In fact, over half of the student body is enrolled in at least one AP class, most likely due to the GPA bump. Some students will choose classes solely based on the level of the course rather than their level of interest, and subsequently miss out on classes they would actually enjoy. Across America, if a student earns the same grade in an on-level class as a student in an AP or Honors class, their GPA will not be as high as the Honors student. This perpetuates a system of grade elitism, in which students who take multiple AP classes or have a particularly high rank believe themselves to be above students who do not. In a way, the American school system believes that the Honors student is above the other, allowing this constant competition to become engrained in the minds of the nation’s youths. Students start to believe they are nothing but a number, and the country encourages it. Not only does this have an effect on kids taking on-level classes, but it puts an unprecedented amount of stress on those taking multiple AP classes. Additionally, many of those students who have outstanding grades are pressured to constantly outdo themselves.

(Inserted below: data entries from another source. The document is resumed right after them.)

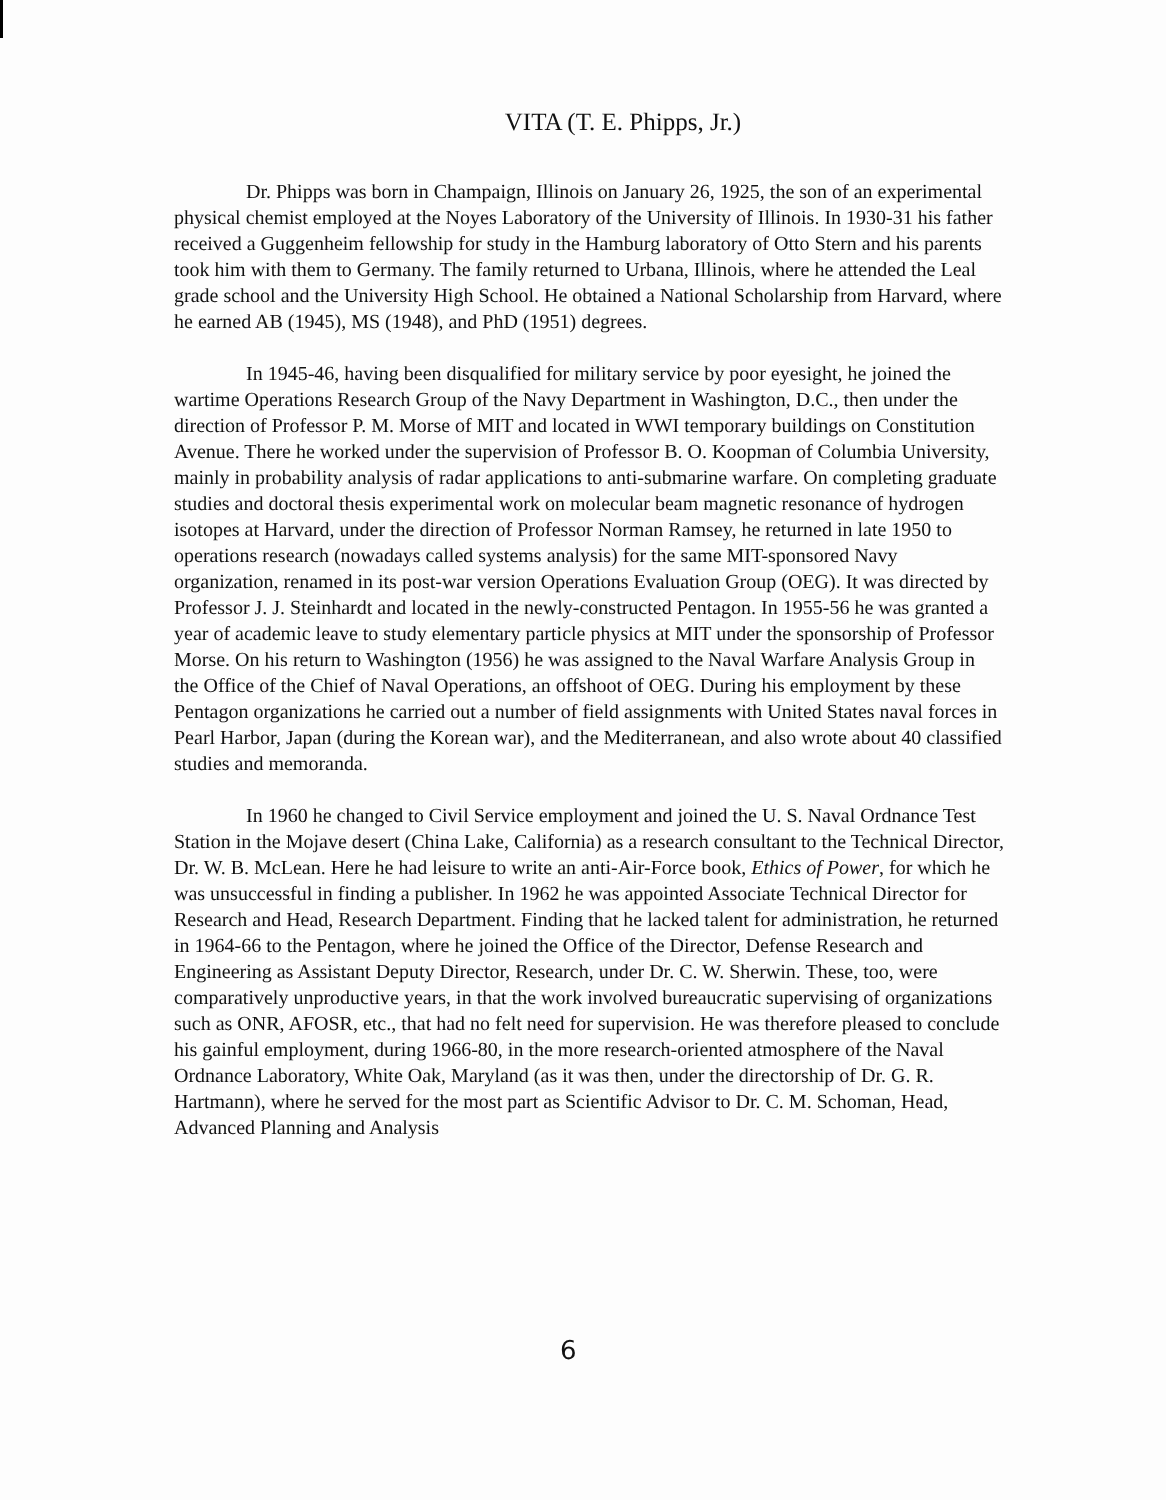VITA (T. E. Phipps, Jr.)
Dr. Phipps was born in Champaign, Illinois on January 26, 1925, the son of an experimental physical chemist employed at the Noyes Laboratory of the University of Illinois. In 1930-31 his father received a Guggenheim fellowship for study in the Hamburg laboratory of Otto Stern and his parents took him with them to Germany. The family returned to Urbana, Illinois, where he attended the Leal grade school and the University High School. He obtained a National Scholarship from Harvard, where he earned AB (1945), MS (1948), and PhD (1951) degrees.
In 1945-46, having been disqualified for military service by poor eyesight, he joined the wartime Operations Research Group of the Navy Department in Washington, D.C., then under the direction of Professor P. M. Morse of MIT and located in WWI temporary buildings on Constitution Avenue. There he worked under the supervision of Professor B. O. Koopman of Columbia University, mainly in probability analysis of radar applications to anti-submarine warfare. On completing graduate studies and doctoral thesis experimental work on molecular beam magnetic resonance of hydrogen isotopes at Harvard, under the direction of Professor Norman Ramsey, he returned in late 1950 to operations research (nowadays called systems analysis) for the same MIT-sponsored Navy organization, renamed in its post-war version Operations Evaluation Group (OEG). It was directed by Professor J. J. Steinhardt and located in the newly-constructed Pentagon. In 1955-56 he was granted a year of academic leave to study elementary particle physics at MIT under the sponsorship of Professor Morse. On his return to Washington (1956) he was assigned to the Naval Warfare Analysis Group in the Office of the Chief of Naval Operations, an offshoot of OEG. During his employment by these Pentagon organizations he carried out a number of field assignments with United States naval forces in Pearl Harbor, Japan (during the Korean war), and the Mediterranean, and also wrote about 40 classified studies and memoranda.
In 1960 he changed to Civil Service employment and joined the U. S. Naval Ordnance Test Station in the Mojave desert (China Lake, California) as a research consultant to the Technical Director, Dr. W. B. McLean. Here he had leisure to write an anti-Air-Force book, Ethics of Power, for which he was unsuccessful in finding a publisher. In 1962 he was appointed Associate Technical Director for Research and Head, Research Department. Finding that he lacked talent for administration, he returned in 1964-66 to the Pentagon, where he joined the Office of the Director, Defense Research and Engineering as Assistant Deputy Director, Research, under Dr. C. W. Sherwin. These, too, were comparatively unproductive years, in that the work involved bureaucratic supervising of organizations such as ONR, AFOSR, etc., that had no felt need for supervision. He was therefore pleased to conclude his gainful employment, during 1966-80, in the more research-oriented atmosphere of the Naval Ordnance Laboratory, White Oak, Maryland (as it was then, under the directorship of Dr. G. R. Hartmann), where he served for the most part as Scientific Advisor to Dr. C. M. Schoman, Head, Advanced Planning and Analysis
6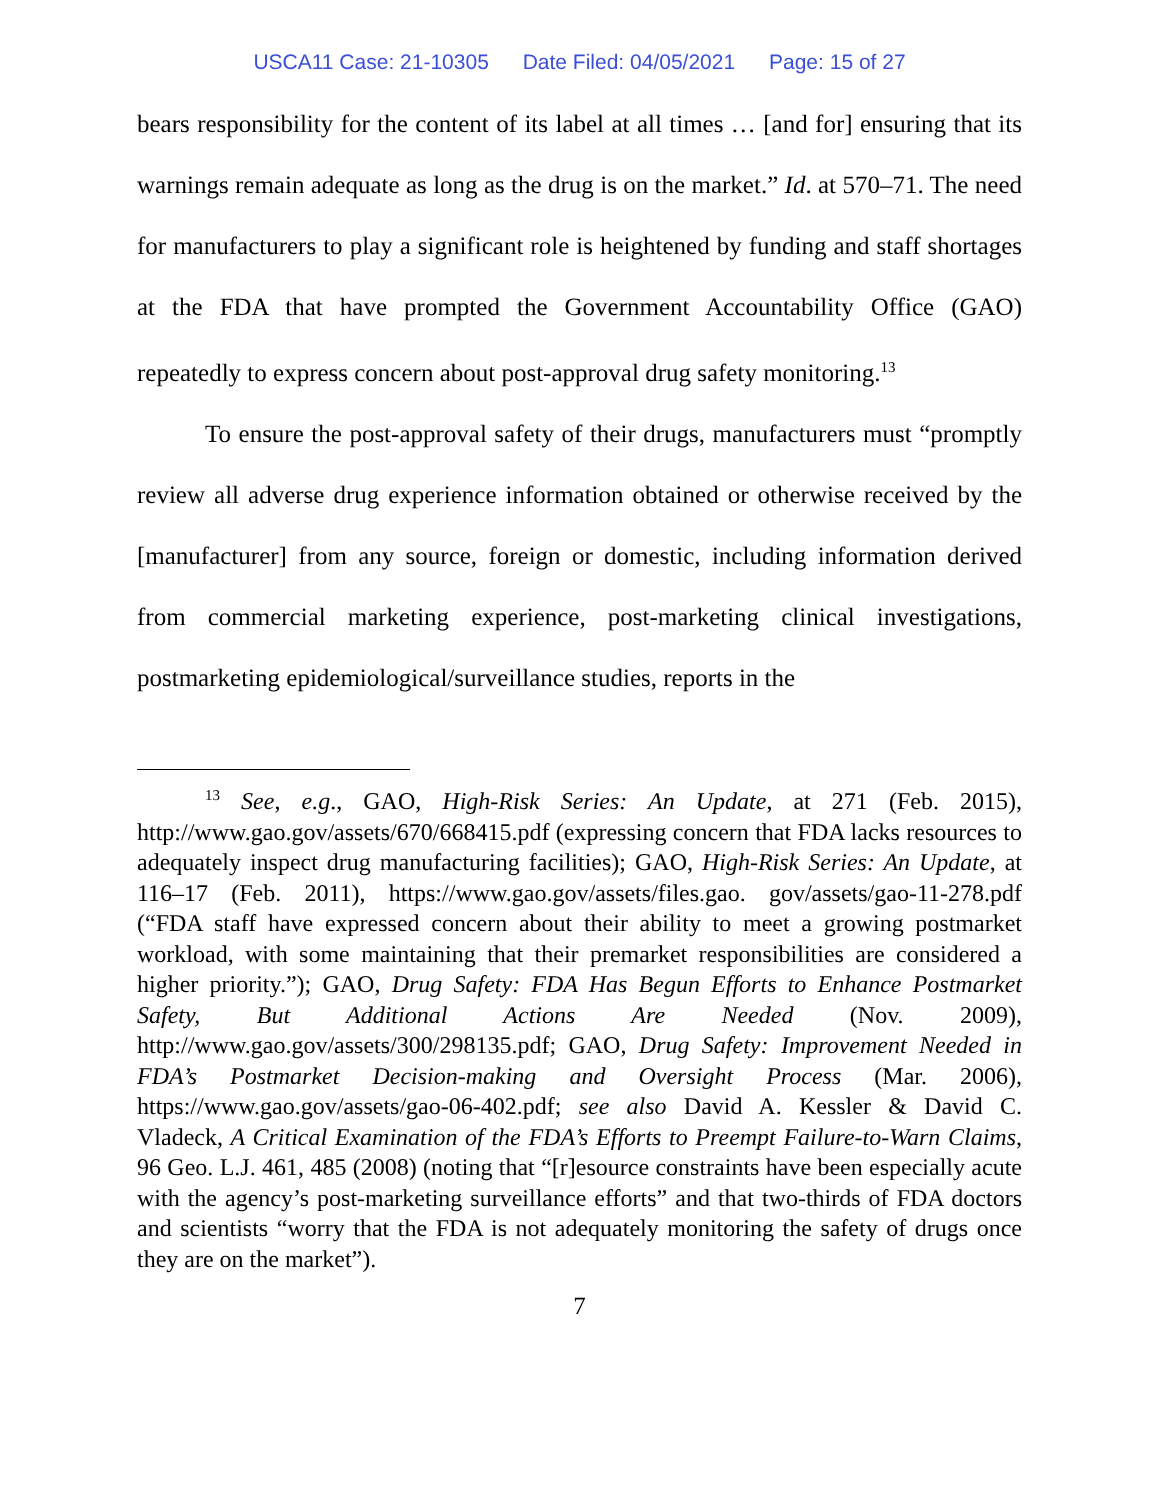USCA11 Case: 21-10305 Date Filed: 04/05/2021 Page: 15 of 27
bears responsibility for the content of its label at all times … [and for] ensuring that its warnings remain adequate as long as the drug is on the market.” Id. at 570–71. The need for manufacturers to play a significant role is heightened by funding and staff shortages at the FDA that have prompted the Government Accountability Office (GAO) repeatedly to express concern about post-approval drug safety monitoring.<sup>13</sup>
To ensure the post-approval safety of their drugs, manufacturers must “promptly review all adverse drug experience information obtained or otherwise received by the [manufacturer] from any source, foreign or domestic, including information derived from commercial marketing experience, post-marketing clinical investigations, postmarketing epidemiological/surveillance studies, reports in the
<sup>13</sup> See, e.g., GAO, High-Risk Series: An Update, at 271 (Feb. 2015), http://www.gao.gov/assets/670/668415.pdf (expressing concern that FDA lacks resources to adequately inspect drug manufacturing facilities); GAO, High-Risk Series: An Update, at 116–17 (Feb. 2011), https://www.gao.gov/assets/files.gao. gov/assets/gao-11-278.pdf (“FDA staff have expressed concern about their ability to meet a growing postmarket workload, with some maintaining that their premarket responsibilities are considered a higher priority.”); GAO, Drug Safety: FDA Has Begun Efforts to Enhance Postmarket Safety, But Additional Actions Are Needed (Nov. 2009), http://www.gao.gov/assets/300/298135.pdf; GAO, Drug Safety: Improvement Needed in FDA’s Postmarket Decision-making and Oversight Process (Mar. 2006), https://www.gao.gov/assets/gao-06-402.pdf; see also David A. Kessler & David C. Vladeck, A Critical Examination of the FDA’s Efforts to Preempt Failure-to-Warn Claims, 96 Geo. L.J. 461, 485 (2008) (noting that “[r]esource constraints have been especially acute with the agency’s post-marketing surveillance efforts” and that two-thirds of FDA doctors and scientists “worry that the FDA is not adequately monitoring the safety of drugs once they are on the market”).
7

Unsurprisingly, the effects of grade elitism are dismal. According to a study published in August 2015 delegated by a team of nursing students at New York University (NYU), 49% of high school students surveyed reported extreme levels of stress as a result of grades and homework. Now more than ever teenagers need to see their true worth, not put it in some arbitrary grade point average.

It is a fallacy that one’s GPA will dictate the course of their entire life. Yes, it is true that it is a major factor in the college acceptance process, but so are standardized testing scores, extracurriculars and admissions essays. The unfiltered truth is, colleges are not looking for pristine, unblemished robots with perfect GPAs. They are looking for well-rounded humans that will make a positive impact at their specific higher learning institute. Even so, the college a person goes to does not dictate their entire life. A person can get a good education anywhere, as one gets as much out of a college as they put into it.

Walking through the halls of an American high school, anyone can overhear conversations about “wanting to die” because of their GPA or class rank. No more. Your GPA does not define your intelligence or your worth. Your GPA does not define you. You are not a number on a flimsy sheet of paper. You are not your class rank. You are not where you do and do not get accepted into college. You are a well-rounded, unique individual and it is time to break free of the GPA fallacy society is telling you to believe.